Your instructions - Leave the images aside and output every entry exactly.

[Stored data entries]
::::::
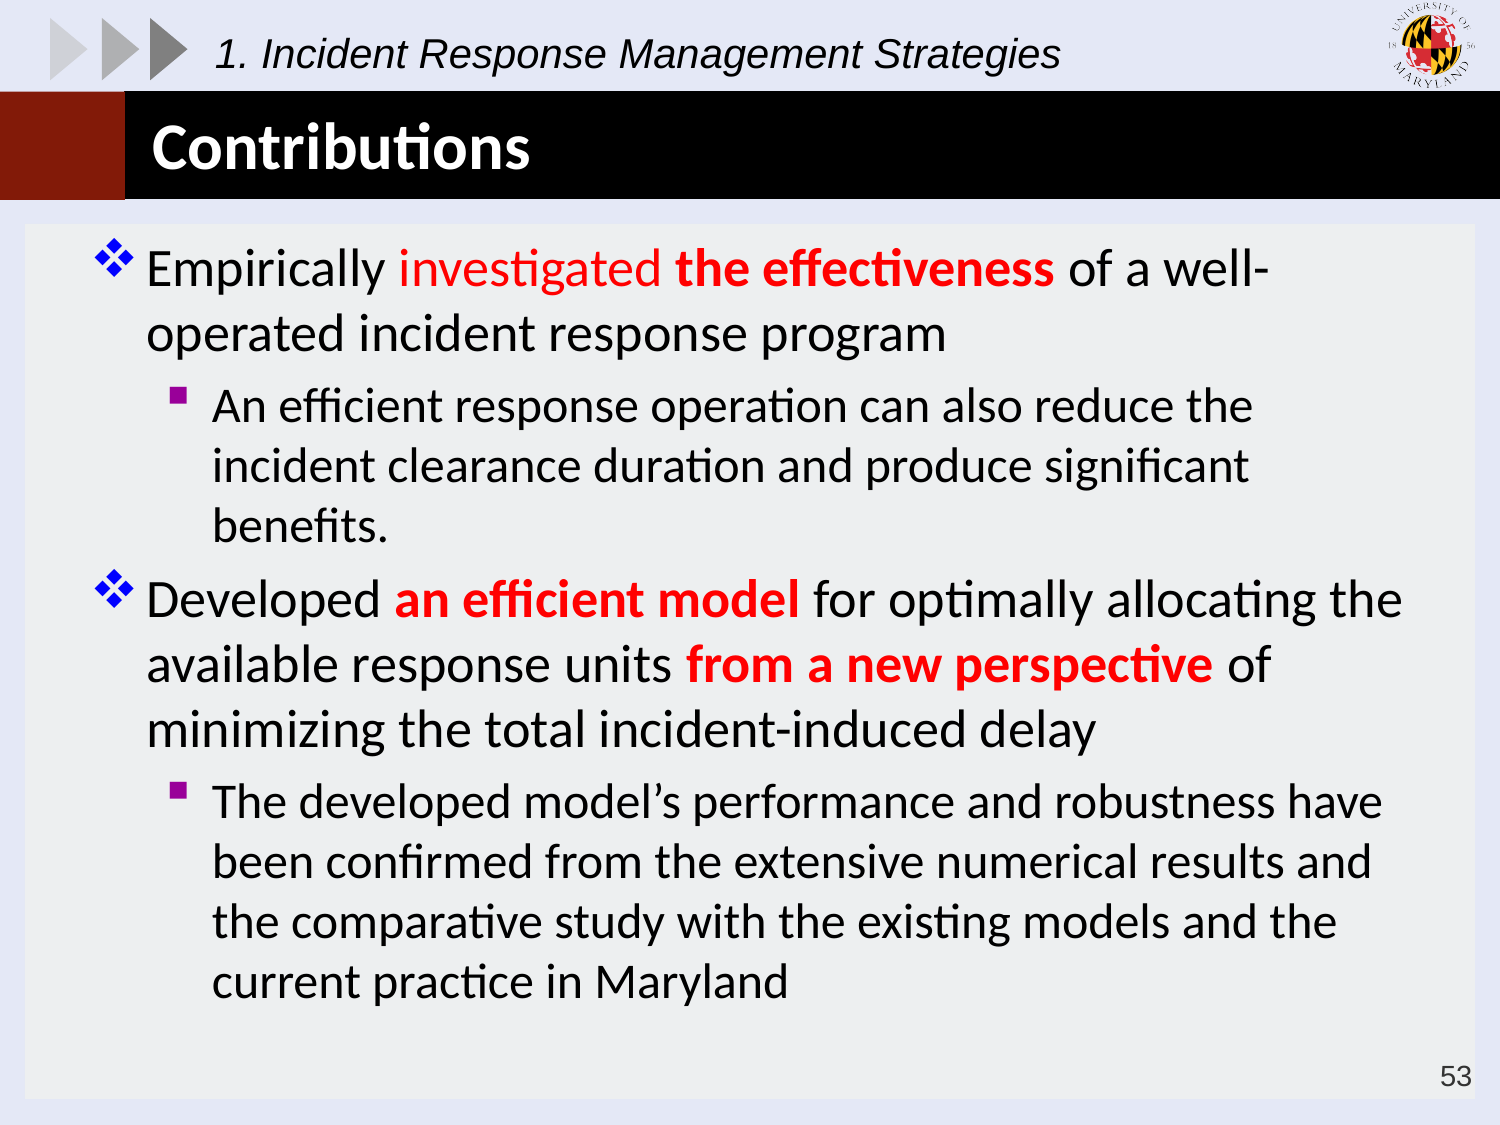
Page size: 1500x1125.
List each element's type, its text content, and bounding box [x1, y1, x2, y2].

list Empirically investigated the effectiveness of a well-operated incident response program An efficient response operation can also reduce the incident clearance duration and produce significant benefits. Developed an efficient model for optimally allocating the available response units from a new perspective of minimizing the total incident-induced delay The developed model’s performance and robustness have been confirmed from the extensive numerical results and the comparative study with the existing models and the current practice in Maryland [74, 224, 1426, 1051]
slide_number 53 [1137, 1049, 1488, 1103]
text_box 1. Incident Response Management Strategies [199, 19, 1338, 85]
picture [1388, 2, 1475, 88]
title Contributions [137, 96, 1476, 190]
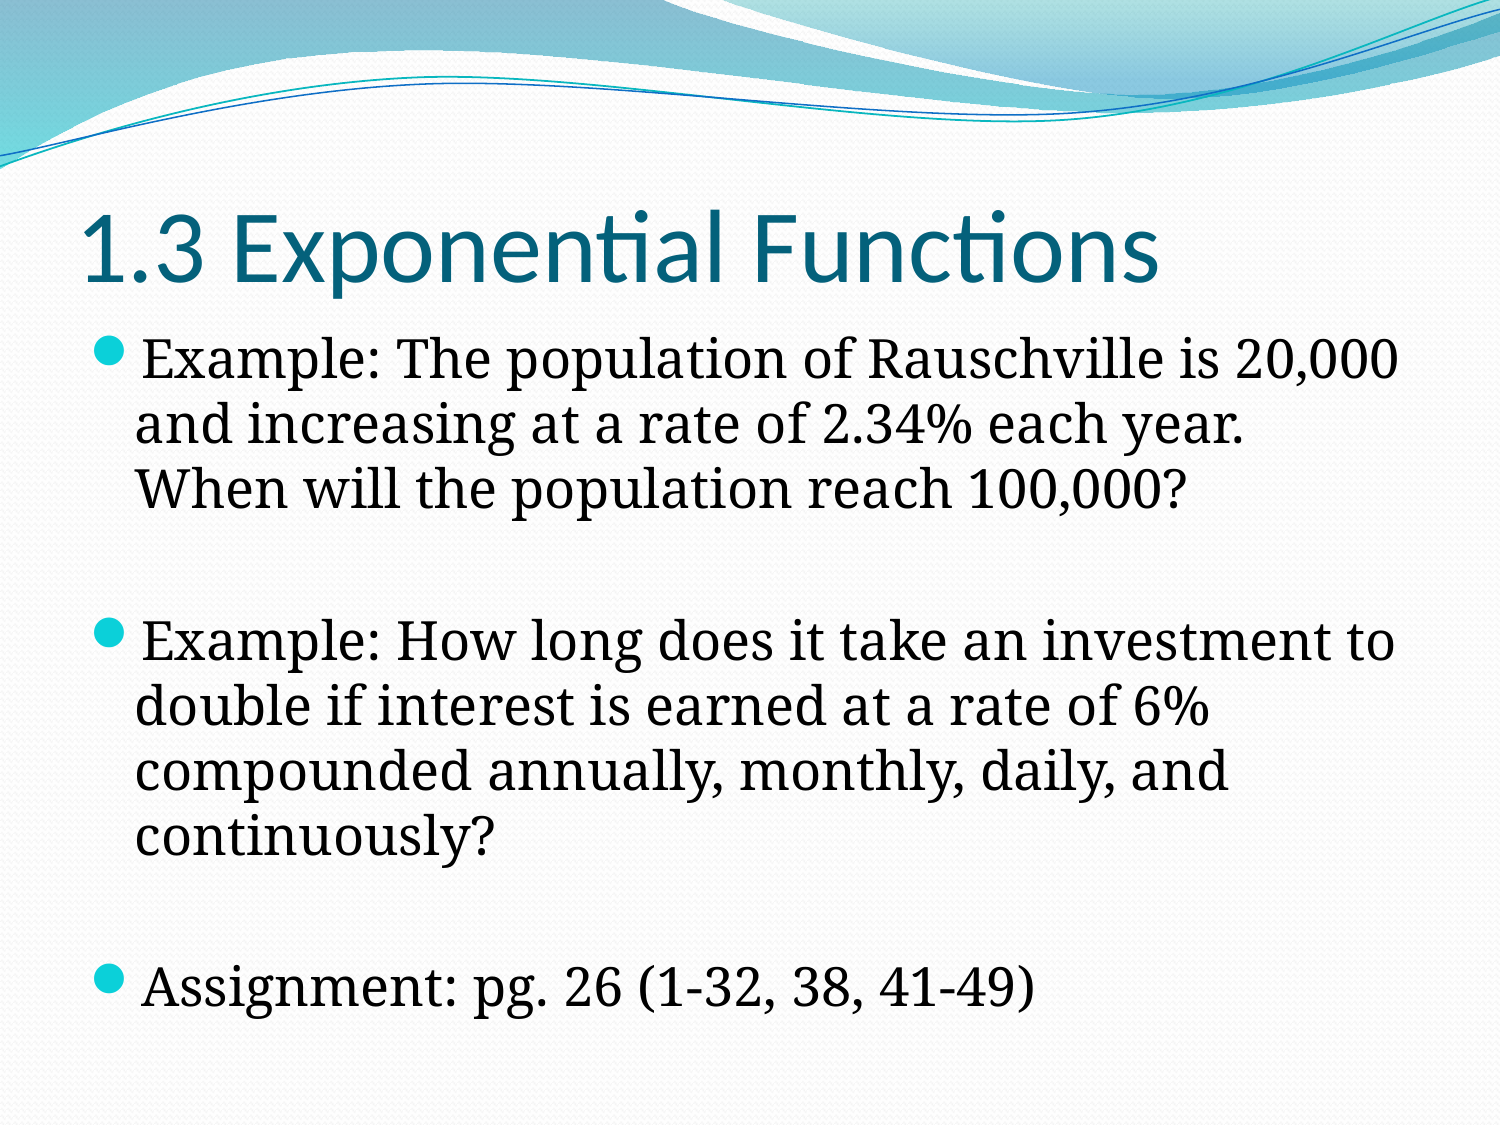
::::::
Answer for this exercise -
Page size: 1500x1125.
List each element's type, its text content, and bounding box [x1, y1, x2, y2].

list Empirically investigated the effectiveness of a well-operated incident response program An efficient response operation can also reduce the incident clearance duration and produce significant benefits. Developed an efficient model for optimally allocating the available response units from a new perspective of minimizing the total incident-induced delay The developed model’s performance and robustness have been confirmed from the extensive numerical results and the comparative study with the existing models and the current practice in Maryland [74, 224, 1426, 1051]
slide_number 53 [1137, 1049, 1488, 1103]
text_box 1. Incident Response Management Strategies [199, 19, 1338, 85]
picture [1388, 2, 1475, 88]
title Contributions [137, 96, 1476, 190]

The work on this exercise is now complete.